Mahé is mountainous, and roads are narrow and winding, often with sheer drops and hairpin bends. Safety barriers are rare. Take care when driving and avoid remote roads, particularly at night. Drink-driving is a problem, so be particularly aware of other road users who may behave erratically. When returning hired vehicles, obtain an acknowledgement that the vehicle has not been damaged during the period of hire. Third party insurance is compulsory, and comprehensive insurance is also available locally. UK driving licences are valid for up to three months.

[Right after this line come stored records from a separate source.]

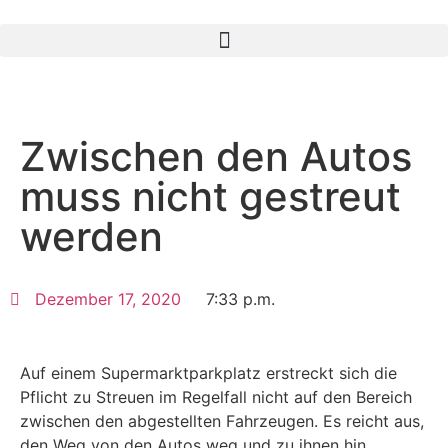
Zwi­schen den Autos
muss nicht gestreut
werden
Dezem­ber 17, 2020
7:33 p.m.
Auf einem Super­markt­park­platz erstreckt sich die
Pflicht zu Streu­en im Regel­fall nicht auf den Bereich
zwi­schen den abge­stell­ten Fahr­zeu­gen. Es reicht aus,
den Weg von den Autos weg und zu ihnen hin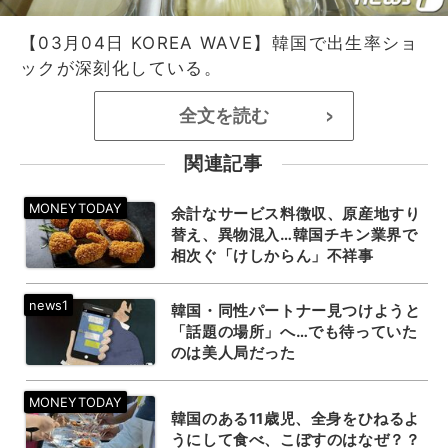
【03月04日 KOREA WAVE】韓国で出生率ショ
ックが深刻化している。
全文を読む
>
関連記事
余計なサービス料徴収、原産地すり
替え、異物混入…韓国チキン業界で
相次ぐ「けしからん」不祥事
韓国・同性パートナー見つけようと
「話題の場所」へ…でも待っていた
のは美人局だった
韓国のある11歳児、全身をひねるよ
うにして食べ、こぼすのはなぜ？？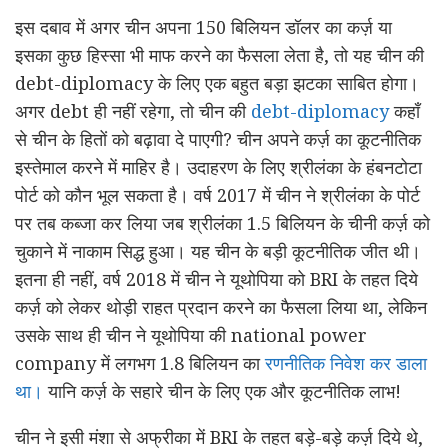
इस दबाव में अगर चीन अपना 150 बिलियन डॉलर का कर्ज़ या
इसका कुछ हिस्सा भी माफ करने का फैसला लेता है, तो यह चीन की
debt-diplomacy के लिए एक बहुत बड़ा झटका साबित होगा।
अगर debt ही नहीं रहेगा, तो चीन की
debt-diplomacy
कहाँ
से चीन के हितों को बढ़ावा दे पाएगी? चीन अपने कर्ज़ का कूटनीतिक
इस्तेमाल करने में माहिर है। उदाहरण के लिए श्रीलंका के हंबनटोटा
पोर्ट को कौन भूल सकता है। वर्ष 2017 में चीन ने श्रीलंका के पोर्ट
पर तब कब्जा कर लिया जब श्रीलंका 1.5 बिलियन के चीनी कर्ज़ को
चुकाने में नाकाम सिद्ध हुआ। यह चीन के बड़ी कूटनीतिक जीत थी।
इतना ही नहीं, वर्ष 2018 में चीन ने यूथोपिया को BRI के तहत दिये
कर्ज़ को लेकर थोड़ी राहत प्रदान करने का फैसला लिया था, लेकिन
उसके साथ ही चीन ने यूथोपिया की national power
company में लगभग 1.8 बिलियन का
रणनीतिक निवेश कर डाला
था।
यानि कर्ज़ के सहारे चीन के लिए एक और कूटनीतिक लाभ!
चीन ने इसी मंशा से अफ्रीका में BRI के तहत बड़े-बड़े कर्ज़ दिये थे,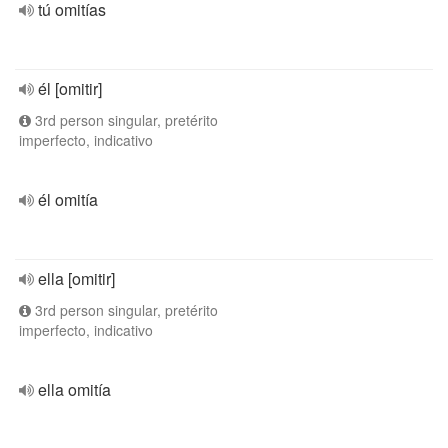
tú omitías
él [omitir]
3rd person singular, pretérito
imperfecto, indicativo
él omitía
ella [omitir]
3rd person singular, pretérito
imperfecto, indicativo
ella omitía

Buses are the only means of public transport. They are cheap but infrequent on some routes. Taxis are good but you should negotiate the fare before beginning your journey as prices for foreigners can be totally arbitrary.

Sea travel

Despite an overall reduction in 2013, piracy remains a significant threat in the Gulf of Aden and Indian Ocean and the last few months of 2013 saw an upswing in pirate activity with a number of (unsuccessful) attacks. These have occurred as far as 1,000 nautical miles from the coast of Somalia and often within the Seychelles Exclusive Economic Zone (EEZ). Sailing vessels are particularly vulnerable. The Foreign and Commonwealth Office advises against all but essential travel by yacht and leisure craft on the high seas (more than 12 nautical miles from the shore) in the Gulf of Aden, Arabian Sea and part of the Indian Ocean. This includes activities within the Seychelles EEZ beyond 12 miles of the inner granitic islands. Travel by air to these islands is not affected. See Piracy in the Indian Ocean page.

On 23 October 2009, two British nationals were taken hostage while sailing in the Indian Ocean. They were approximately 60 nautical miles from the Seychelles’ main island of Mahé. They were released on 14 November 2010.

Most of the inner island resorts are accessible by ferry; there are also a number of day trips available to tourists. Although accidents are rare, and the major catamaran ferries to Praslin and La Digue are very well run, there were two serious accidents within the last year on smaller ferries, one of which involved one fatality and serious injury. You should exercise due caution and always check that briefings are given and safety instructions and life jackets are provided.

Swimming

Take care when swimming or snorkelling, even on organised excursions, particularly with children or the elderly; drownings occur. There are strong currents offshore, and seasonal changes in sea conditions mean there are strong currents on beaches at different times; these may not be immediately apparent. Safety information is often missing from beaches, but this should not be interpreted as a sign they are benign.

Beaches that offer safe swimming during the south east monsoon (May to -September) may not be safe during the north east monsoon (November to -March). Seek local advice and stay within your depth. Dangerous rip currents can occur off the popular Beau Vallon beach when the sea is rough.

Although shark attacks are extremely rare, there were two fatal incidents (one involving a British national) off Anse Lazio on the island of Praslin in 2011. A temporary ban on swimming at certain locations on Praslin imposed after these attacks was lifted by the Seychelles Maritime Safety Authority in February 2012 following the introduction of Life Guard services at Anse Lazio and Cote D’Or on the island of Praslin.